The Syrian people are no different than us in terms of their daily activities. They need to eat. They need to drink. They embrace their neighbors. We wanted you to take all the way that in with a devastating attack. When everything settles and everything that you felt on your skin, the heat, the sense of smell, you’re asked to go and help that one young girl who you’ve become friends with.

In that process, the technology, the graphics, all of those aspects melt away. And you are in it. In the end, you’re asked to save this young girl. What will you do to help this young woman?:

Vassiliki: It’s not a piece with an agenda, it’s a universal human story. It’s looking at the shape of civilian violence and the responsibility that we have as human beings to connect with one another.

Why do you want it to be this location-based experience with robust audio and haptic design?

Vassiliki: At the time, Syria was in the news, and there was decided compassion fatigue where you would read these atrocities in the news. There were a number of documentaries, news clips. And yet, it felt like it just became part of the backdrop of the world we’re engaging with.

At the time, over 70,000 barrel bombs were dropped in Syria. We were thinking, how can we actually take something that people feel like they get it and have this experiential design to allow people to understand. That was both our challenge, and I think what turned into our opportunity.

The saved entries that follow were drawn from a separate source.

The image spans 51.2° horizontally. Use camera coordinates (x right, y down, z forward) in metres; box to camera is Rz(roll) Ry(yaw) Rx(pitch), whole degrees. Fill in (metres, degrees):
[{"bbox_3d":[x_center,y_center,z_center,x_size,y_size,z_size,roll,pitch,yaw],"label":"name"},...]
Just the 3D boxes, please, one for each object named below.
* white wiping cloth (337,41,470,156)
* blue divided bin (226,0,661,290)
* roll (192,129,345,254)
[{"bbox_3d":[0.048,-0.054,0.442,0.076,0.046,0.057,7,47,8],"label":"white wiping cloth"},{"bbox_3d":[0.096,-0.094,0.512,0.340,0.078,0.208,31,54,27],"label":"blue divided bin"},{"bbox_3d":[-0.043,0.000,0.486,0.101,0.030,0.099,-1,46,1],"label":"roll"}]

The newest title from the Khonsaris is Fire Escape, an homage to Hitchcock's Rear Window.

What were some of the specific challenges you’d faced in designing this experience, especially when compared to the experience of creating your past work?

Vassiliki: My background as an anthropologist means we are really, really concerned with authenticity and representation, so we worked with Syrian refugees. We did a number of interviews with them in a collaborative way, devising the actual narrative of the experience. And in doing so, we motion-captured Syrian actors and also did 3D scans of the refugees, so they’re actually populating the world. 

Part of the challenge is when you’re working with sensitive material, there is a lot of R&D. You want to make sure that you are setting out with good intentions and not ultimately creating something that’s a misery machine. The experience has to be able to capture this higher universal truth of what you’re going after.

Leaning into Werner Herzog, our motto of the company is we’re not accountants of the truth. We were after the ecstatic version of the truth. And so I think that was the more conceptual story challenge.

Navid: You do have a responsibility as you take people through this journey. As a storyteller, you also have an obligation to provide them with the ability to see that there is hope, that there is a call to action, and that we can bring about a change.